=== Required action ===
Reproduce the lines from the start of the records through the line containing "transfert en formation", inclusive, substituting "śpiew" for "wokal" and leaving everything else unchanged.

=== Records for this task ===
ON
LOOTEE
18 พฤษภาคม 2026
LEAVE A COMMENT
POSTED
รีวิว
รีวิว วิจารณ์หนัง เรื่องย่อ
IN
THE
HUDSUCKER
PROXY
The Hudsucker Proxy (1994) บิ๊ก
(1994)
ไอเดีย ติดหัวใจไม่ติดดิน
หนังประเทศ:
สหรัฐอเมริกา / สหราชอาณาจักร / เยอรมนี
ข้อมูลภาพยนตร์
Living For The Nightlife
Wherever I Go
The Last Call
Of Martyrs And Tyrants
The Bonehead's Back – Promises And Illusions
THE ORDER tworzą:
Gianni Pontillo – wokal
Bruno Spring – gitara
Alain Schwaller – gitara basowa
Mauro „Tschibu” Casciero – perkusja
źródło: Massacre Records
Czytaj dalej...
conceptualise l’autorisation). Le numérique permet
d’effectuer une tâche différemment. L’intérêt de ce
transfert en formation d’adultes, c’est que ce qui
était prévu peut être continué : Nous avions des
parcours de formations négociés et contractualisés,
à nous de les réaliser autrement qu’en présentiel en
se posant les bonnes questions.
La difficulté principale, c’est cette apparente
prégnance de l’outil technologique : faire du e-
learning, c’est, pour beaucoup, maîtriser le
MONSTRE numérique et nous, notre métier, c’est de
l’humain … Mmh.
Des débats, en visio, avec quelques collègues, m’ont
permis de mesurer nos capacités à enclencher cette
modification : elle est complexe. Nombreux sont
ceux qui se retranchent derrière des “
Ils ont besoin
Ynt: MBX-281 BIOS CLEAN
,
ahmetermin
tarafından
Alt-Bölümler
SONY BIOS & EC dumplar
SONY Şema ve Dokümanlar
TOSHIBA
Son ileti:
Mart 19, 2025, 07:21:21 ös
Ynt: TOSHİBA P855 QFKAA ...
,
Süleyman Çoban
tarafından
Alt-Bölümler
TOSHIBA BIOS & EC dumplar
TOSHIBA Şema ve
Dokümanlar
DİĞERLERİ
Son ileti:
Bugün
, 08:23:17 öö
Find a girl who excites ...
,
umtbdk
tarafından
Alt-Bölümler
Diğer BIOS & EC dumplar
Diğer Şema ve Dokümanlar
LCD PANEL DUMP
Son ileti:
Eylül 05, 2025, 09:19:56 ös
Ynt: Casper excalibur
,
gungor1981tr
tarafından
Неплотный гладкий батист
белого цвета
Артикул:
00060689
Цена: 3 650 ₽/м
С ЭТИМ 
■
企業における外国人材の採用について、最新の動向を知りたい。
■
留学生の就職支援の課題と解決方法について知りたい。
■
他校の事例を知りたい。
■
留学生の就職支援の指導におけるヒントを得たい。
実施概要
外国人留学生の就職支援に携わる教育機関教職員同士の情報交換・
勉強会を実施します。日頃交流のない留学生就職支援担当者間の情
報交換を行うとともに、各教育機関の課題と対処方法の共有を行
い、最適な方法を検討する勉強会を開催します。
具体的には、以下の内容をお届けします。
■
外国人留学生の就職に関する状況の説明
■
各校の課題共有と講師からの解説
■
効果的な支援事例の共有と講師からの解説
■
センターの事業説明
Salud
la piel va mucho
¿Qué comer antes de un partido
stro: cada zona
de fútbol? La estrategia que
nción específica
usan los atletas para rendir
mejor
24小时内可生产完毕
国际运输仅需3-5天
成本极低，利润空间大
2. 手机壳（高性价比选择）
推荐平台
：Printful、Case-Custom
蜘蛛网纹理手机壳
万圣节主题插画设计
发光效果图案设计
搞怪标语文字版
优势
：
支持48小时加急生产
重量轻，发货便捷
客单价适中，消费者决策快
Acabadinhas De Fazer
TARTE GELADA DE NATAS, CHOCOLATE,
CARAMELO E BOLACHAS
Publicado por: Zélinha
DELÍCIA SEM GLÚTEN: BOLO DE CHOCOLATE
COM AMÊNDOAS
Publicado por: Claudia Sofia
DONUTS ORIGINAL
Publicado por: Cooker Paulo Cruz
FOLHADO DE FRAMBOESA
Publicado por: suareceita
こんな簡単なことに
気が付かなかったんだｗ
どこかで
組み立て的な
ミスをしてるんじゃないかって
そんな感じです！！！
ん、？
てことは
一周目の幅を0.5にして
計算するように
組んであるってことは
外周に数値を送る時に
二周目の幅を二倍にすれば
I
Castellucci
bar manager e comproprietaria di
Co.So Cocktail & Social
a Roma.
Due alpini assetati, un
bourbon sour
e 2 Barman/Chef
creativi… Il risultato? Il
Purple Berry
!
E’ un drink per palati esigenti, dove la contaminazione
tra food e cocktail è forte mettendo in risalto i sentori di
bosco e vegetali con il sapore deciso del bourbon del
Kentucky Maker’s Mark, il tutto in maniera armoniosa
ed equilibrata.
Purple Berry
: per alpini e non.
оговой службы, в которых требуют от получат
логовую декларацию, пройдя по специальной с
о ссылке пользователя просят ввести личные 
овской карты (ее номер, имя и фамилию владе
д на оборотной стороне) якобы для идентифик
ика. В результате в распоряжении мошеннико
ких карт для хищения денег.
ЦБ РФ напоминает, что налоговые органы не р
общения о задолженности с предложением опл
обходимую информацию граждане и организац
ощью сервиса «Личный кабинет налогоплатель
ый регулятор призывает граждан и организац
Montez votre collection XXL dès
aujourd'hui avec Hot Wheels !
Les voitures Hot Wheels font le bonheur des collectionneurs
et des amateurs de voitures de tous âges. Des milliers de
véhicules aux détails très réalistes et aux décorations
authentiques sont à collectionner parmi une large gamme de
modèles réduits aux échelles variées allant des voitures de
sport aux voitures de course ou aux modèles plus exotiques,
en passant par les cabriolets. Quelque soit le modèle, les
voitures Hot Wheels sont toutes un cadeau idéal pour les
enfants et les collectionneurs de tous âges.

=== Response to this exercise ===
ON
LOOTEE
18 พฤษภาคม 2026
LEAVE A COMMENT
POSTED
รีวิว
รีวิว วิจารณ์หนัง เรื่องย่อ
IN
THE
HUDSUCKER
PROXY
The Hudsucker Proxy (1994) บิ๊ก
(1994)
ไอเดีย ติดหัวใจไม่ติดดิน
หนังประเทศ:
สหรัฐอเมริกา / สหราชอาณาจักร / เยอรมนี
ข้อมูลภาพยนตร์
Living For The Nightlife
Wherever I Go
The Last Call
Of Martyrs And Tyrants
The Bonehead's Back – Promises And Illusions
THE ORDER tworzą:
Gianni Pontillo – śpiew
Bruno Spring – gitara
Alain Schwaller – gitara basowa
Mauro „Tschibu” Casciero – perkusja
źródło: Massacre Records
Czytaj dalej...
conceptualise l’autorisation). Le numérique permet
d’effectuer une tâche différemment. L’intérêt de ce
transfert en formation d’adultes, c’est que ce qui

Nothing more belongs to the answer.